Eight months after praising Speaker of the House Newt Gingrich (R-Ga.) for firing House historian Christina Jeffrey for her controversial review of a Holocaust education program, the Anti-Defamation League now says she was “stigmatized unfairly” and mislabeled anti-Semitic.
Jeffrey, who as a consultant for the Education Department in 1986 criticized a junior high school holocaust course for not presenting “the Nazi point of view,” was hired by Gingrich as historian of the House of Representatives in January.
But within days, when her views about the Holocaust curriculum were made public, she was dismissed.
In Jeffrey’s 1986 evaluation of the Holocaust course, she wrote, “The program gives no evidence of balance of objectivity. The Nazi point of view, however unpopular, is still a point of view and is not presented, nor is that of the Ku Klux Klan.”
An associate professor at Kennesaw State College in Marietta, Ga., Jeffrey has been trying to clear her name since the flap occurred. As part of that effort, she met last month with Abraham Foxman, ADL national director, who suggested an exchange of letters.
In her Aug. 8 letter to Foxman, Jeffrey wrote, “These remarks have given rise to great misunderstanding, and I deeply regret this.
“I would not for the world add to the pain of those who have suffered so much at the hands of 20th century butchers and bigots,” she wrote.
“Furthermore, I have given my life to a vocation which has as its aim education for freedom. Nothing in my personal or professional life has ever grieved me so much as the false characterization of me as racist and anti-Semitic,” Jeffrey wrote.
In response, Foxman wrote to Jeffrey: “I understand and appreciate your explanation – and remorse – for what we both agree were ill-considered, poorly chosen remarks.”

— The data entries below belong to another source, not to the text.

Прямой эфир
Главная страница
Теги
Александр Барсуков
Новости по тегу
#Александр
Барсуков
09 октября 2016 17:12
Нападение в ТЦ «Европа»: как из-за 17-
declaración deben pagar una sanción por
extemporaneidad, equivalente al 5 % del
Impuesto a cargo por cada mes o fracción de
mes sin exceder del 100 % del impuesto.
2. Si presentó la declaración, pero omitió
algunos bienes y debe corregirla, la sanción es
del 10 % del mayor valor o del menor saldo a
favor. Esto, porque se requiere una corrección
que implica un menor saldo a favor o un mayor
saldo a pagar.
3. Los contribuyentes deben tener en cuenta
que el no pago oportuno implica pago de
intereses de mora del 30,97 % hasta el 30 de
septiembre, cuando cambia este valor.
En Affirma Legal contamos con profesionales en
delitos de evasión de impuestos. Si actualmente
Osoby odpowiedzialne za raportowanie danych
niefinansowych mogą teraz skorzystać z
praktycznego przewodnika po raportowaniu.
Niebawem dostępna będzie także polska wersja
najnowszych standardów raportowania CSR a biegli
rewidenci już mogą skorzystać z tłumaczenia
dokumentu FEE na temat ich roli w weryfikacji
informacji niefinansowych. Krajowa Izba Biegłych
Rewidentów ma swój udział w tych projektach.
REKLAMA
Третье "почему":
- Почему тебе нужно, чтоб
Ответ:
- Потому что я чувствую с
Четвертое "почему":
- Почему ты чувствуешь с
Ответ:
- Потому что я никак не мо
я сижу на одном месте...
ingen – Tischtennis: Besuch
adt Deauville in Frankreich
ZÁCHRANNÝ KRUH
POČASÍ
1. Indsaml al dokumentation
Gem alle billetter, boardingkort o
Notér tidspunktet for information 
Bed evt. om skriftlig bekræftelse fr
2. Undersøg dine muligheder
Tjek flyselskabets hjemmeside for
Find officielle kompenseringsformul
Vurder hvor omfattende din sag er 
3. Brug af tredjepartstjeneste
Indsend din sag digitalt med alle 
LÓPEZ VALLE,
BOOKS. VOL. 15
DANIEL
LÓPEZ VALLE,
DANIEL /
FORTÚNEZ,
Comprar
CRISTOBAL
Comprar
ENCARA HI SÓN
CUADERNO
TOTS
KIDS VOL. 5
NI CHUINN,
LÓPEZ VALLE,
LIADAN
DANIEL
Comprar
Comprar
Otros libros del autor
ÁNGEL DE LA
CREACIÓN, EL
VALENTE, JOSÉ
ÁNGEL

“I want to assure you that, after examining the facts and circumstances of the controversy involving the `Facing History and Ourselves’ Holocaust curriculum, ADL is satisfied that any characterization of you as anti-Semitic or sympathetic to Nazism is entirely unfounded and unfair,” he wrote in his Aug. 22 letter.
Although the ADL was among the first of many Jewish groups to praise Gingrich for “swift and decisive action” in firing Jeffrey, Foxman said in an interview this week that his support for Jeffrey does not constitute a reversal of ADL’s initial stance.
“We never called her an anti-Semite, we never called her a neo-Nazi, we never called her a Holocaust revisionist and we never asked for her removal,” Foxman said, adding that only when Gingrich did fire her, “we praised him for acting.”
“I don’t think we acted unfairly based on the information that was out there,” Foxman said.
Foxman said that after he heard Jeffrey better articulate her views during their meeting last month, he “came to the conclusion that this woman made a mistake” and that she was “stigmatized unfairly.”
He said his letter of support was intended to help put the issue to rest and “help her get on with her life.”
In an interview on Thursday, Jeffrey said she felt it was important to reach out to the Jewish community to show she “was never motivated by anything resembling the kind of charges that have been leveled at me.”
Foxman’s letter is “eminently fair and renews my confidence in human nature,” she said, adding, “It gives me peace of mind.”